Quoted text.
T is for Table
T extends Pandas Dataframes with a collection of table manipulation methods as well as statistical, machine learning, financial and EDA methods.
For example it integrates Bootstrap ReSampling statistical methods (a.k.a Hacker Statistics)
Basic Usage
Create a plain data frame
>>> df = pd.DataFrame( {
'user':['k','j','k','t','k','j']
,'period':['pre', 'pre', 'pre', 'pre', 'post','post']
, 'kpi':[13,12,2,12,43,34]
})
user | period | kpi | |
---|---|---|---|
0 | k | pre | 13 |
1 | j | pre | 12 |
2 | k | pre | 2 |
3 | t | pre | 12 |
4 | k | post | 43 |
5 | j | post | 34 |
Filter the rows that have the value “post” and from that select the columns “user” and “kpi”
>>> t.select( t.where(df, "period", "post"), "user", "kpi")
Note that alternativelly we can also use the Pandas pipe operator to chain functions, with the same result I’ve renamed “pipe” to “p” when the T library is included:
(df
.p(t.where, "period", "post")
.p(t.select, "user", "kpi"))
. | user | kpi |
---|---|---|
0 | k | 43 |
1 | j | 34 |
Calculate the mean’s confidence interval. It includes plotting it.
>>> t.ci_mean(pd.DataFrame (np.random.normal(size=(37,2)), columns=['A', 'B']), 'A')
{'mean': -0.33, '95% conf int of mean': array([-0.64, -0.03])}
More Examples
https://github.com/al3xandr3/Data-Science-ipynb/blob/master/t%20is%20for%20table%20version2.ipynb
Run Tests
> cd "C:\path\my\projects\t"
> pytest

Extracted records.

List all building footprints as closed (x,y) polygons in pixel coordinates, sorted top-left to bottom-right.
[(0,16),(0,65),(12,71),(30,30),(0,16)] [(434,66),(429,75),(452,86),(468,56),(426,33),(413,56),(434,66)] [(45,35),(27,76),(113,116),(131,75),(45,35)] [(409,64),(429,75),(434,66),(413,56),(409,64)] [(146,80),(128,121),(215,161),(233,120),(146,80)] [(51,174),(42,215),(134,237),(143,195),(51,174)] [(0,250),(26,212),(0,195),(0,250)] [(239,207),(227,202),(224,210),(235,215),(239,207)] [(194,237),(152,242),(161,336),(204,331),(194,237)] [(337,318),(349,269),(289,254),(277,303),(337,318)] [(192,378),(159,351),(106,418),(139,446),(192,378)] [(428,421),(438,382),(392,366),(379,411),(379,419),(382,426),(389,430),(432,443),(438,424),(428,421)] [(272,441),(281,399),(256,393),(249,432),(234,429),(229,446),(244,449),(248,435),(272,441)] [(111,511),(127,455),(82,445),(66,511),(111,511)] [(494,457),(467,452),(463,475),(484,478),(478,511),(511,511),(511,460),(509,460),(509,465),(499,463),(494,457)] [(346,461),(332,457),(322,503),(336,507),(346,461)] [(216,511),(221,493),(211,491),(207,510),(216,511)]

--

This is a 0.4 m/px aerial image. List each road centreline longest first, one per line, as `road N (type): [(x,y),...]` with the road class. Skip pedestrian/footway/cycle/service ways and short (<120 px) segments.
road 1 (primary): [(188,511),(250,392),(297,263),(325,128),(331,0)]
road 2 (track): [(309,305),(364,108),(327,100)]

---

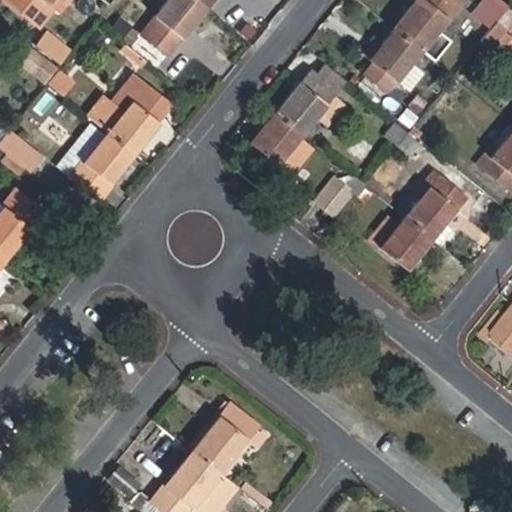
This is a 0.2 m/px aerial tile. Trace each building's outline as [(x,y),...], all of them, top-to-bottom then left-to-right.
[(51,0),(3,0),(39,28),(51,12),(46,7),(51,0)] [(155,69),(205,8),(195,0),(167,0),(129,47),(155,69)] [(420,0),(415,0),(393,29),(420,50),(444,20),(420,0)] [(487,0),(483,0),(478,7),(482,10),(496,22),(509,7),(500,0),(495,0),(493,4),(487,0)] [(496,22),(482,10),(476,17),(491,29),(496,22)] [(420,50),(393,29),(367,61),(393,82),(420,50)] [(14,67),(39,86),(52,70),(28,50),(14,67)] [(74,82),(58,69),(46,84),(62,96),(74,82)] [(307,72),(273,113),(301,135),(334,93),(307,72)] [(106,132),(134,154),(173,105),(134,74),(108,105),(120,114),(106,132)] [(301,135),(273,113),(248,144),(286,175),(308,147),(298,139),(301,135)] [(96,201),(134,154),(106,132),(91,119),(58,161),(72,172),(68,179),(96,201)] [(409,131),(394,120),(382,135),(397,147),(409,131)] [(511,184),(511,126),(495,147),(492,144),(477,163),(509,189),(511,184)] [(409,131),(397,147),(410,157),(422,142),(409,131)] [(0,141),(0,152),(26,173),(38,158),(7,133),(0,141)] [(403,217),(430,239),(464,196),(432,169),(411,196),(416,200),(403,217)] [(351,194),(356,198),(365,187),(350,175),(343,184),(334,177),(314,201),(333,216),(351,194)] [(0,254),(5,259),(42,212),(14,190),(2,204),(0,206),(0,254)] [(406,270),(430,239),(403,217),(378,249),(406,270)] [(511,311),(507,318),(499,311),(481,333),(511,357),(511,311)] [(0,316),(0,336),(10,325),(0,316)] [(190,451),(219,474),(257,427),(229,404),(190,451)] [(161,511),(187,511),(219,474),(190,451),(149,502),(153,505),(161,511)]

Problem requirements.
In the T library description, change "kpi" to "metric" throughout the part that opens with the words "Note that alternativelly" and closes with "columns=['A', 'B']), 'A')", and give that part again.

Answer below.
Note that alternativelly we can also use the Pandas pipe operator to chain functions, with the same result I’ve renamed “pipe” to “p” when the T library is included:
(df
.p(t.where, "period", "post")
.p(t.select, "user", "metric"))
. | user | metric |
---|---|---|
0 | k | 43 |
1 | j | 34 |
Calculate the mean’s confidence interval. It includes plotting it.
>>> t.ci_mean(pd.DataFrame (np.random.normal(size=(37,2)), columns=['A', 'B']), 'A')